There have been rumblings about click fraud and “Like Farms” for some time now. It is difficult for the advertiser to detect click fraud and other forms of digital analytics manipulation. That’s why the ANA and White Ops enlisted the help of 36 ANA member organizations to conduct this research project. Companies like Ford, Honda, Budweiser, Verizon, Home Depot and other well-known brands were involved across a wide variety of product categories.

The companies agreed to let White Ops analyze their digital advertising campaign traffic for 60 days from August 1st and September 30th, 2014. White Ops employed their new technology that reveals the bots and shows the true domain source of the advertising impressions. There were 5.5 billion impressions analyzed, the largest public study to date on bots and their impact on digital advertising analytics.

White Ops found hundreds of millions of bots that impact every form of digital advertising including video, in display, in sourced traffic and programmatic and re-targeted inventory. Bots today are programmed to move the mouse over ads, pause and move on to mimic a human interaction to avoid detection.

You would of course expect to find bot-focused websites with nothing but a bot audience, but out of nearly three million websites covered in the study, mere thousands were completely built for bots. Most of the bots visited real websites run by real companies with real human visitors. Those bots inflated the monetized audiences at those sites by 5 to 50 percent.

Among the key findings:

Global advertisers will lose $6.3 billion to bots in 2015

Over 67 percent of bot traffic observed in the study came from residential IP addresses.

Ad bots defeat user targeting.

Once a hacker has infiltrated a user’s computer with malware, the cyber criminals start to make big bucks from their victims when they install the ad bots. When they hack your computer, the bots don’t just blend in with your activity, they act in such as was as to attract more targeted advertising.

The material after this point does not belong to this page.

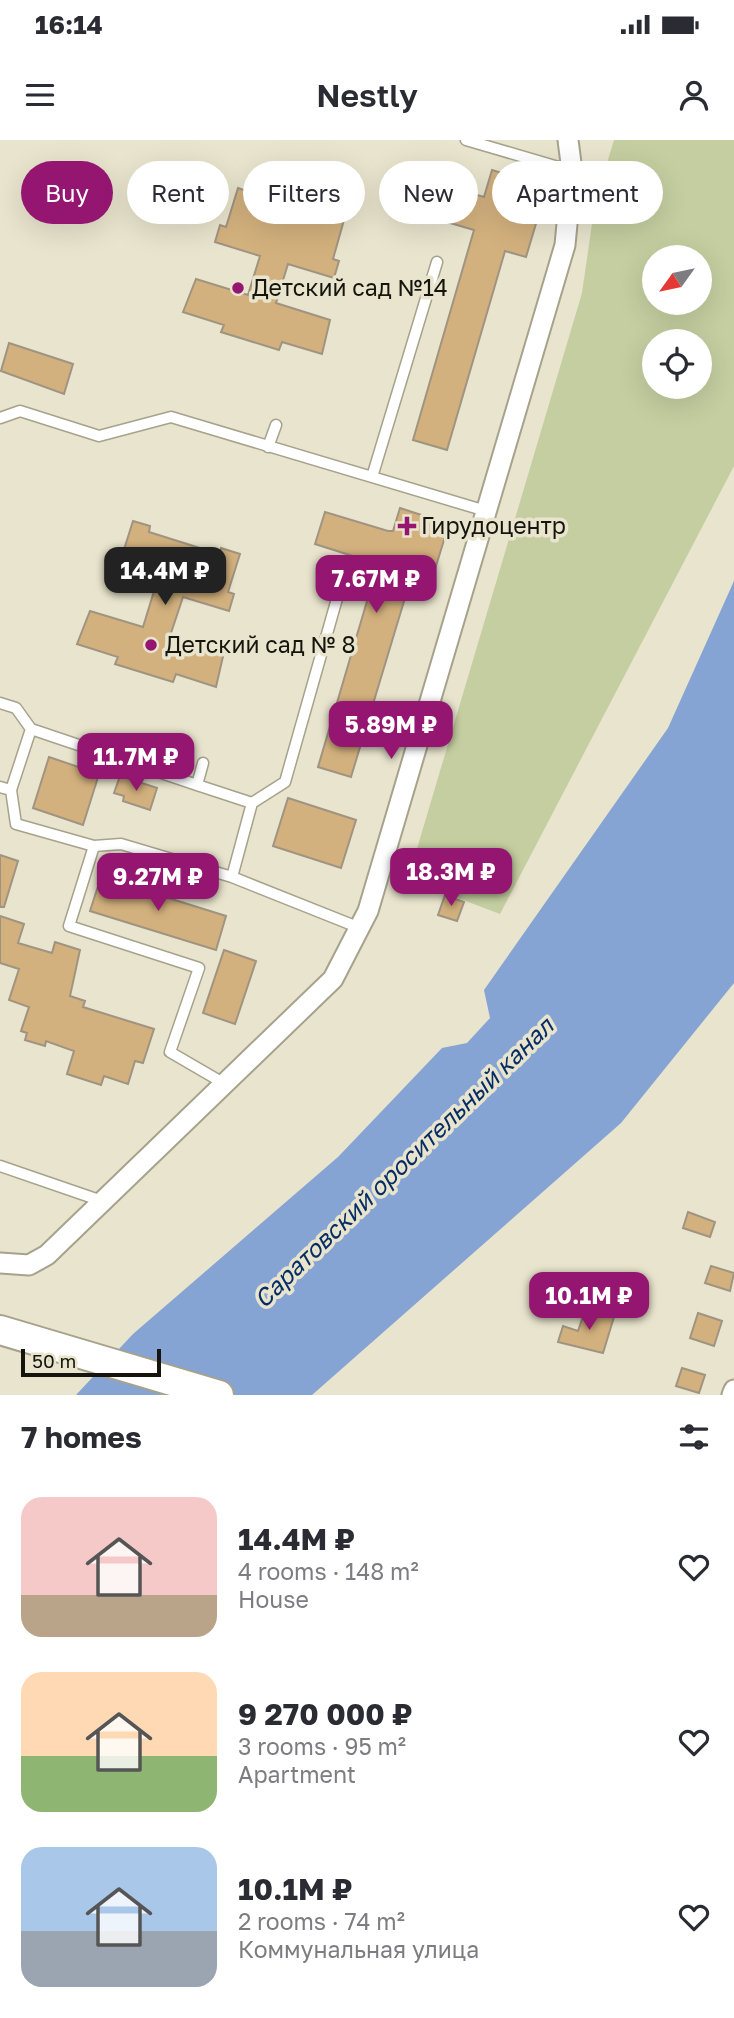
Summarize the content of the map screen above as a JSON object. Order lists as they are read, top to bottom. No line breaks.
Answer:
{"water":["Саратовский оросительный канал"],"places":{"other":["Детский сад №14","Детский сад № 8"],"health":["Гирудоцентр"]},"scale_bar":"50 m","north":"bottom left","page":{"status":"16:14","header":"Nestly","chip":["Buy","Rent","Filters","New","Apartment"],"price":["14.4M ₽","7.67M ₽","5.89M ₽","11.7M ₽","18.3M ₽","9.27M ₽","10.1M ₽"],"scale":"50 m","heading":"7 homes","list":[{"name":"14.4M ₽","note":"4 rooms · 148 m² · House"},{"name":"9 270 000 ₽","note":"3 rooms · 95 m² · Apartment"},{"name":"10.1M ₽","note":"2 rooms · 74 m² · Коммунальная улица"}]}}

These new sophisticated bots were observed to click more often on a web site but not too often to arouse suspicion that a bot had taken over your computer. The really high tech bots could move your mouse so it moved over ads and caused impressions. Bots can even put things in shopping carts and visit lots of sites in order to generate browsing history and cookies so that they appear more demographically appealing to advertisers and publishers.

Don’t think that just because you are using a well-know and reputable publisher that you will be immune from the fraud. In one case in the lifestyle industry, a web page that consisted of a single large video player at the top of the page and seemingly random selections of content surrounding the auto-playing video, 98 percent of the metrics consisted of a bot driven audience. In 4,000 total video impressions, this page only served up 100 views to humans.

The report contains one horror story after another. The ANA has had enough and is calling on the Media Ratings Counsel to institute new policies to bring more accountability to the world of digital advertising. You can download the 57 page report at here at the ANA web site.

The bottom line is that digital advertising isn’t all that accountable as it was made out to be in the beginning. It turns out that you’re not getting what you thought you were paying for. It is like that old story about the legendary retailer David Wannamaker. He famously said over 100 years ago, “Half of the advertising I buy is wasted. I just wish I could figure out which half it is.”

If you want to drive traffic to your web site, pick up the phone and call your local Radio station. Tell them you want to buy 21 commercials a week, Monday through Friday from 6 a.m. to 7 p.m. Tell the Radio station you want to run that schedule every week for the next 52 weeks so you want their best price. Then put together a commercial that emphasizes your web site address and then, just let it run and run and run. It may be hard to measure a Radio audience but they haven’t written a bot yet that can listen to the Radio.

Good luck to you. Remember, you’re just one decision away from becoming the person you deserve to be.